On Thu, Oct 22, 2015 at 1:09 AM, Philipp Janda <siffiejoe@gmx.net> wrote:
[...]
You suggested "that this be incorporated into Lua's official source." So this concerns more than just your implementation.
Fair enough. So let's look at our options. Today, Lua's source code, out of the box, supports three major modes:
Pure C: The Lua library, the host, and any other library interacting with Lua are written in standard compliant C and are built as such.
Pure C++: The Lua library, the host, and any other library interacting with Lua are written in standard compliant C++ and are built as such.
Implementation specific: none of the above.
Now I have a particular need: my host is written in and built as standard compliant C++, I want to use Lua, and I want them to interoperate with Lua libraries written in standard compliant C (and built as such, for reasons indicated in the original post). Requirements re-formulated:
Hybrid mode: Lua libraries, written in and built as standard compliant C or C++, shall all interoperate with Lua (no requirement as to whether it is C or C++).

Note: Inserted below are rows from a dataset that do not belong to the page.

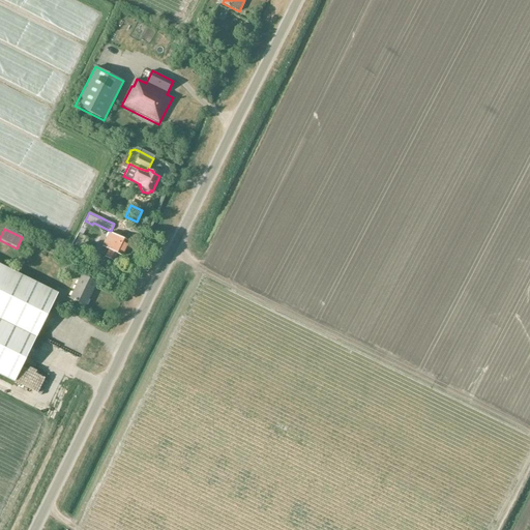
[(101,246),(108,249),(105,257),(112,261),(116,254),(122,257),(128,242),(109,232),(101,246)]
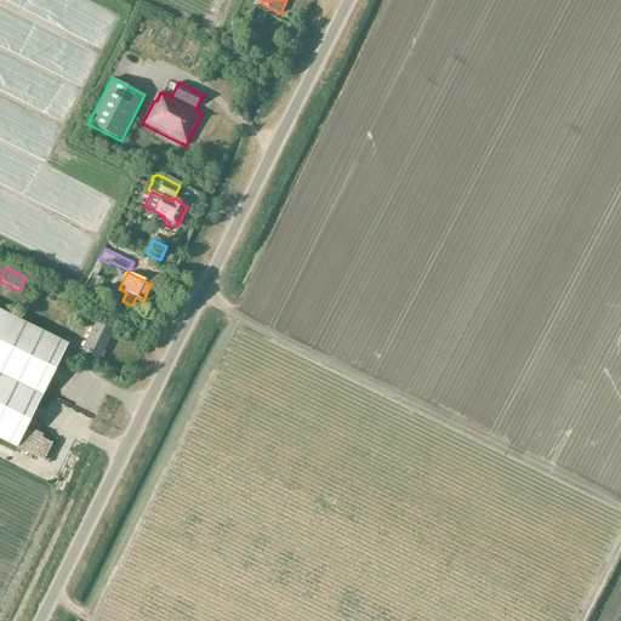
[(0,311),(0,375),(41,396),(67,345),(0,311)]
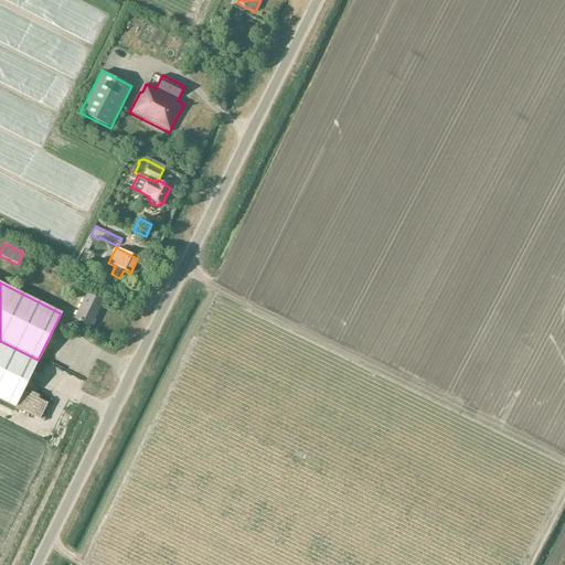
[(86,294),(74,319),(91,327),(103,301),(86,294)]
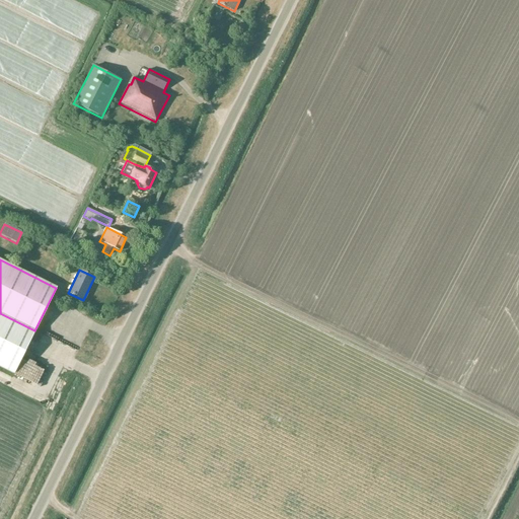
[(34,330),(0,313),(0,367),(13,374),(34,330)]
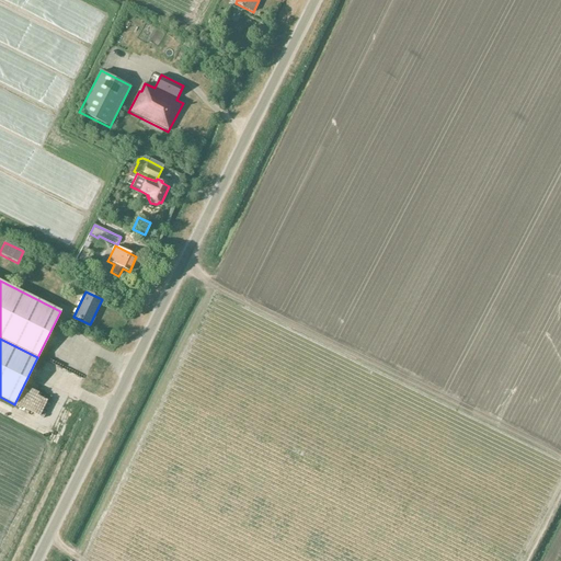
All buildings are outlined.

There have been suggestions in the thread to relax this requirement by replacing "standard compliant C++" with, essentially, "crippled C++". That is not being considered, but it may be further required that C++ libraries shall not throw exceptions at Lua except by calling lua_error().
The pure C and pure C++ options do not work by definition. So I am left only with the "implementation specific" option given Lua's current source code, whether you like it or not.
But even if I am in the "implementation specific" area, I still need to meet my requirements. Unless I have missed something big, the only reasonable course of action here is to build Lua as standard compliant C++, which will interoperate properly with the C++ libraries, but that will not interoperate with C libraries at all because of the language linkage, as explained originally. Lua's current source, out of the box, makes this impossible regardless of my implementation. This is the problem that I suggested in the original post should be fixed.
The change as suggested originally, however, has a drawback: it will be applied unconditionally in the pure C++ mode, making it implementation specific. This could be controlled by another define, say CPP_HYBRID, with the code modified as follows:
#if defined(__cplusplus) && defined(CPP_HYBRID)
#define LUA_APIextern "C"
#define LUA_LINKAGE extern "C"
#else
#define LUA_APIextern
#define LUA_LINKAGE
#endif
LUA_LINKAGE is to be injected into the definitions of the function types such as lua_CFunction as follows:
LUA_LINKAGEtypedef int (*lua_CFunction) (lua_State *L);
So the hybrid mode, when desired and supported by the implementation, can be invoked via a single define, without affecting other modes. Comments?